Spring Sheep

Sheep season came and went in April and May here, though it will be back again in the fall when the shepherds are moving flocks down into the desert for winter grazing. I try to document the shepherds, their dogs and the sheep every year when they pass through — I think it’s such a beautiful way of life but I also genuinely care for my local ranching community and the surrounding ranching communities and to document their work and lifestyle is an ongoing personal project for me. I thought I had been photographing shepherds for nine years but Robert reminded me that I have actually been photographing shepherds for closer to thirteen or fourteen years! When we lived in Arizona there were Basque ranching outfits that hauled ewes down to lamb and graze on the alfalfa crops that surrounded the USFW satellite station we lived on, on the Colorado River Indian Tribes Reservation in the lower desert of Arizona along the Colorado River. I don’t think I’ll ever grow tired of photographing this subject, it’s so pastoral and peaceful and Idahoan.

Comments

  1. have you shown these photos to ernest?? there’s some fine-looking working dogs in this post……
    xx

  2. Samantha says

    is the pup in these pictures the same kind of dog as ernest?

  3. Chris Moore says

    Oh Jillian! I have missed you so much! The is a book called “The Shepherd’s Life: Modern Dispatches from an Ancient Landscape”-James Rebanks, 2015. It’s on my library list, I have not read, but I want to. Have you read?

    I am so sorry about your poultry deaths. Have you considered getting an intern to live/work?

    • I have missed you guys, too! As soon as I came home from all my May travels I needed to rest but I couldn’t wait to catch you all up on life. It’s been such a beautiful springtime here.

      I will definitely check out this book title. Thank you for mentioning it.

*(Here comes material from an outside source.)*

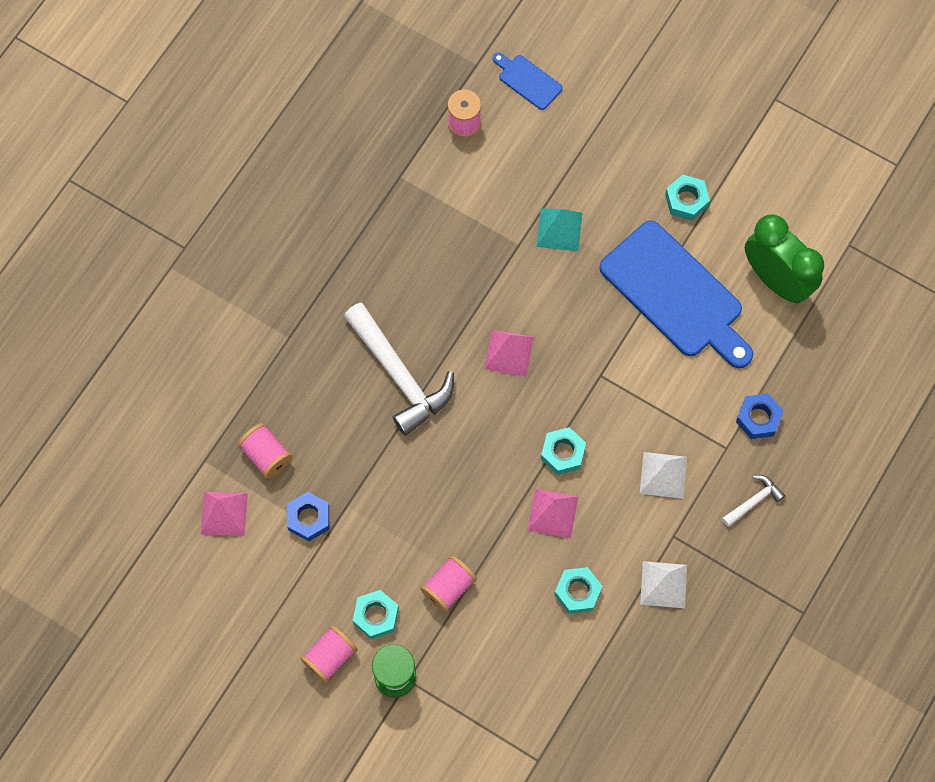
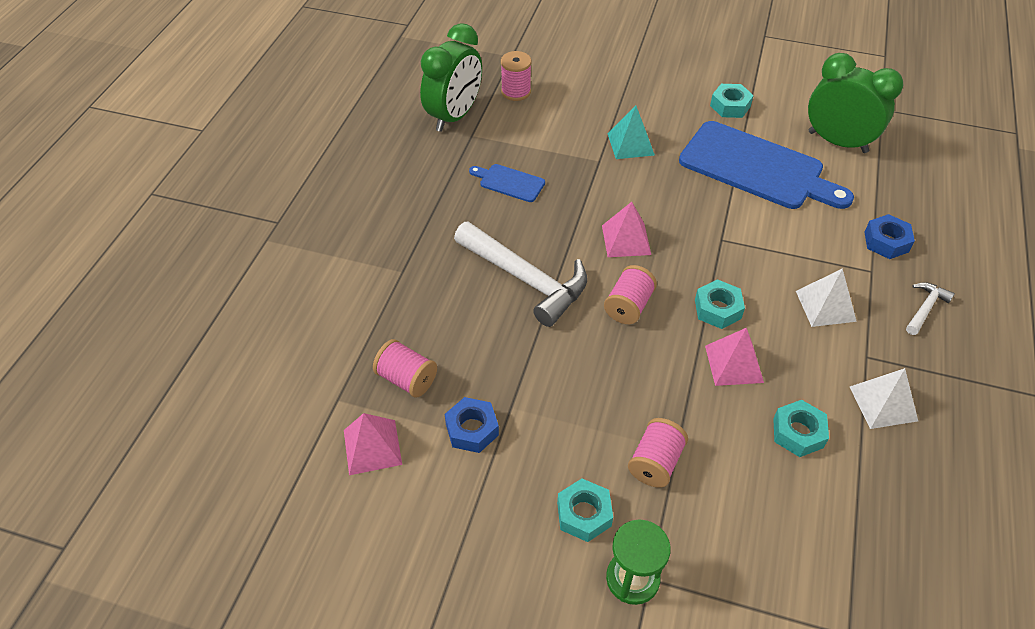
camera: 15 degrees left, 20 degrees down
(330, 657) = (545, 576): pink spool -> pink spool (628, 306)
(389, 144) = (454, 116): none -> green clock
(528, 80) = (559, 58): blue cutting board -> blue cutting board (509, 182)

      YES. We would like to do an internship program here but we’re kind of in an awkward place wherein I can’t handle everything here on my own…but I also can’t handle it all while tasking a helper/intern/assistant. I don’t know if that makes sense. I need Robbie to be home to be task-force for me (that’s total wildland fire lexicon but hopefully you know what I mean). The thought of having someone here full time to help me with farm operations kind of exhausts me. I need someone but I also need someone to handle that someone for me.

      We’re working on a no-loss livestock system here with Ernest’s help. He just needs to grow up first!

  4. It’s always a good day when you see posts from The Noisy Plume. Sorry about your poultry.😞

    • Bless you darlin! This isn’t the first massacre we’ve had. Living and dying is kind of all part of having livestock…but clearly we need a better defense system here. It doesn’t help that our bird coops are right up against BLM land on the edge of our property. Our birds get hit hard. But Ernest is going to end this predator game for us, I have a lot of confidence in who he is going to become as a grown dog.